Advise number one is to start out by “knowing your pet.” Is it high maintenance? Does it get nervous in a new environment? Does it get along with all people? Is it aggressive at all? Will it handle someone else overseeing it? In our situation with having farm dogs plus goats and horses at the fenceline for visitors to greet, will your pet constantly bark at the other animals? If so, then the horses and goats will move away from that confrontation and our dogs will be on alert. Part of the fun of the farm is for guests to greet the animals so a rowdy dog will only disrupt that process.

Time-wise, wedding day is packed with a very busy timeline. You want to enjoy the day and not be distracted by a needy pet. You will want to have somebody else oversee the logistics of your dog so you don’t have to stop and take your dog for a walk. Ideally, the dog could be near you during your prepping stage, but when the dog does need a break, someone else would take the time and the bag in order to “bag up” any poops so you do not have to do that on wedding day. Some consideration to having someone bring the dog just at wedding time so that it can either be part of the ceremony or just part of the pictures is worth considering. If you are a long-distance bride, then the logistics of “where do you take the dog after the ceremony” is a challenging one.

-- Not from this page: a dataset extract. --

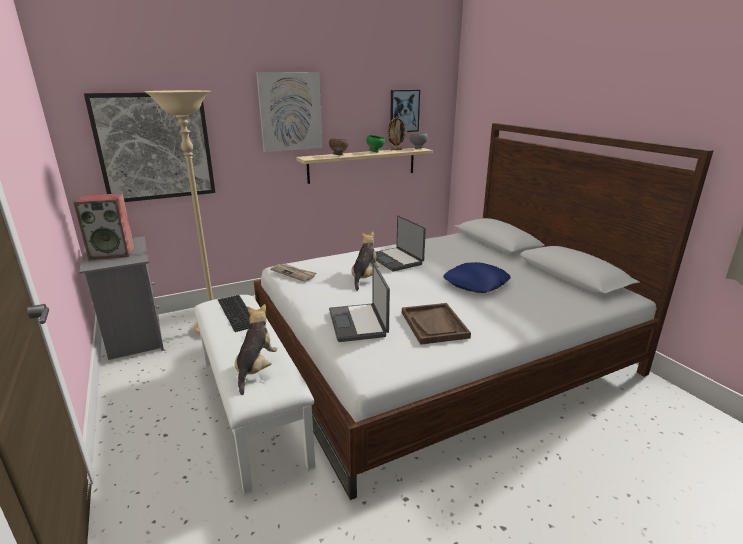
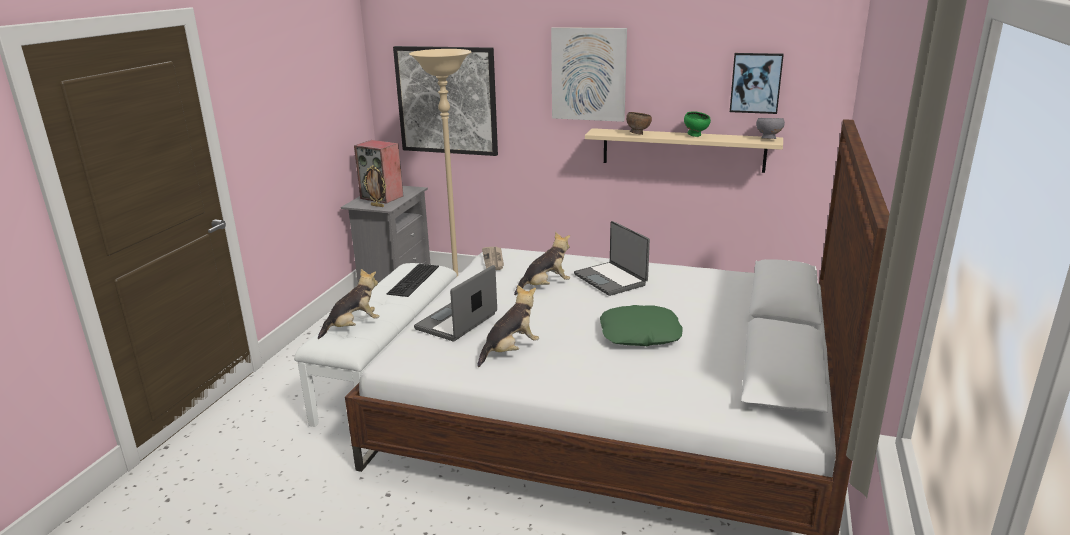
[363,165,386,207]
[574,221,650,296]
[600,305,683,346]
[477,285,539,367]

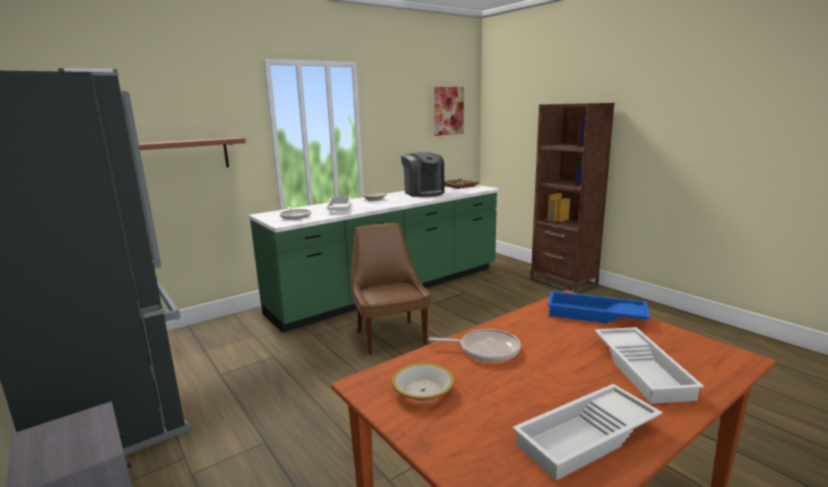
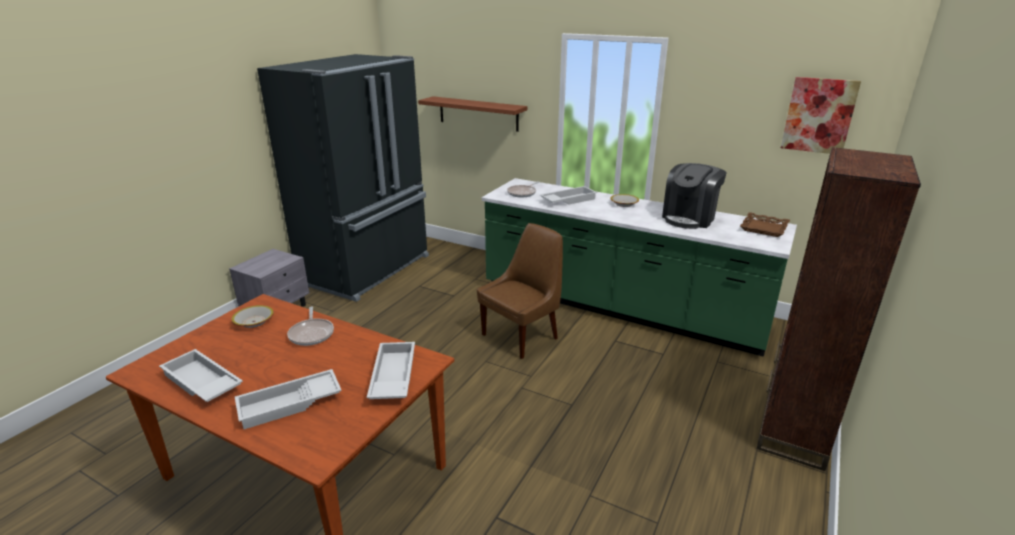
[367,342,415,399]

One slight alternative to the last paragraph is to crate your dog after the ceremony – after photos. This only works well if your dog is used to be crated and won’t bark constantly if left unattended somewhere in a crate. As you can tell, having your dog on-site on wedding just gets complicated with many various factors and issues that need oversight. You just have to decide if it is really worth the few minutes of joy to have your dog in some of the photos or in attending the ceremony.

dog best man

In our years of experience, about half of the times that ta bride has brought a pet, it has all worked out. When I say “worked out” it could’ve been from any of the above solutions whether part day, all day, or only moments. The other half of our brides, I am confident that if they had a “do-over” that they would’ve thought smarter and would’ve avoided having their dog at the wedding. When it did go wrong, there was little remedy that to put up with the wrong decision. Some dogs barked non-stop. Unfamiliar smells, animals in the pastures, music and people and food. Some dogs were so nervous that they were constantly peeing on every tree and every bush and even some had diarrhea from the nervousness – yikes that was bad. Now, hopefully, you have more insight and perspective as you evaluate what the best move is for you and your wedding.